I'm using 1.5.3 and am able to access the symbol tables with input_symbols and output_symbols.

>>> dir(fst._Fst)
    ['__class__', '__delattr__', '__doc__', '__format__',
    '__getattribute__', '__hash__', '__init__', '__new__',
    '__pyx_vtable__', '__reduce__', '__reduce_ex__', '__repr__',
    '__setattr__', '__sizeof__', '__str__', '__subclasshook__',
    '_repr_svg_', 'arc_type', 'arcs', 'copy', 'draw', 'final',
    'fst_type', 'input_symbols', 'num_arcs', 'num_input_epsilons',
    'num_output_epsilons', 'output_symbols', 'properties', 'start',
    'states', 'text', 'verify', 'weight_type', 'write']

There's a little more information available here http://www.openfst.org/twiki/bin/view/FST/PythonExtension under "FST object attributes and properties"

0
On

In OpenFST 1.7.6, one can extract both input and output symbol tables as an option of FSTPRINT. Here is an edited version of the options from the HELP for that command. The FST file will print to screen but you'll find the symbol table(s) in the file(s) you specify.

Update: To avoid a lengthy screen print just send the output of the FSTPRINT to a scratch file such as "junk.txt" that you can delete while saving the symbol table file. See the added example at end of code section.

fstprint --help
Prints out binary FSTs in simple text format.

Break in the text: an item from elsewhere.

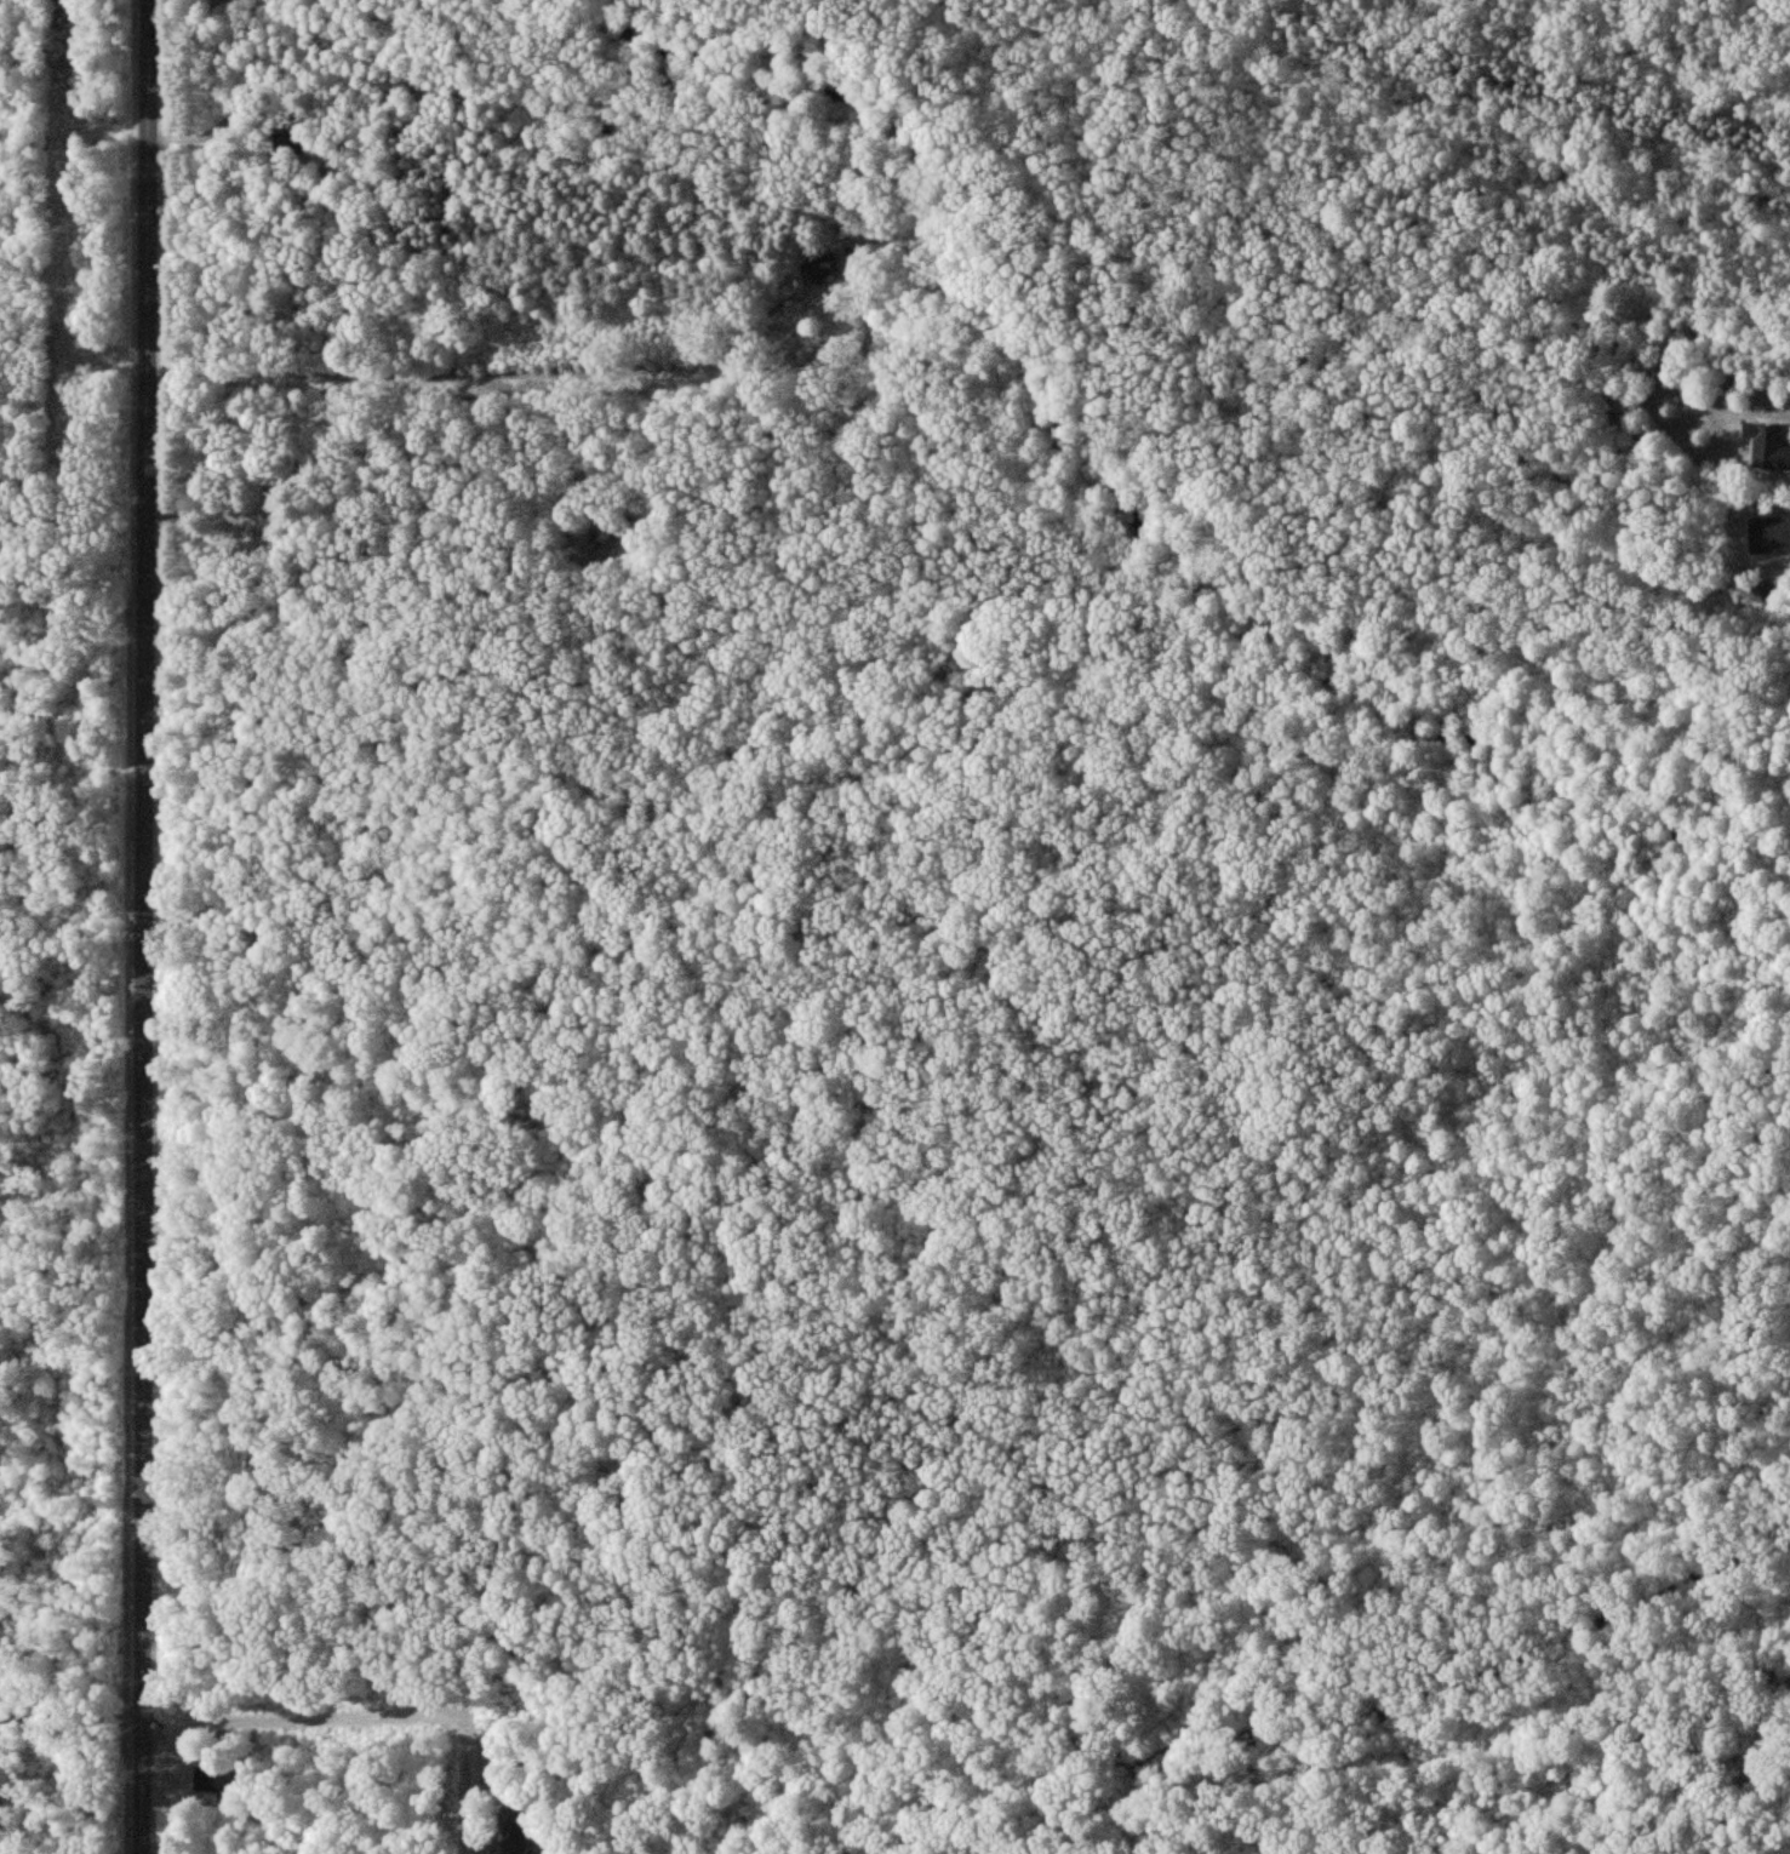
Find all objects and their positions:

  Usage: c:\OpenFST\fstprint.exe [binary.fst [text.fst]]

  Flags Description:
    .
    .
    .
    .
    --save_isymbols: type = string, default = ""
      Save input symbol table to file
    --save_osymbols: type = string, default = ""
      Save output symbol table to file
   .
   .
   .

Usage example that works in Windows 10 at Powershell command prompt:

 fstprint --save_osymbols=HCLout.sym HCL.fst junk.txt

HCLout.sym will be the output symbol table from HCL.fst and junk.txt will be the contents of the binary fst in simple text format, which you can delete.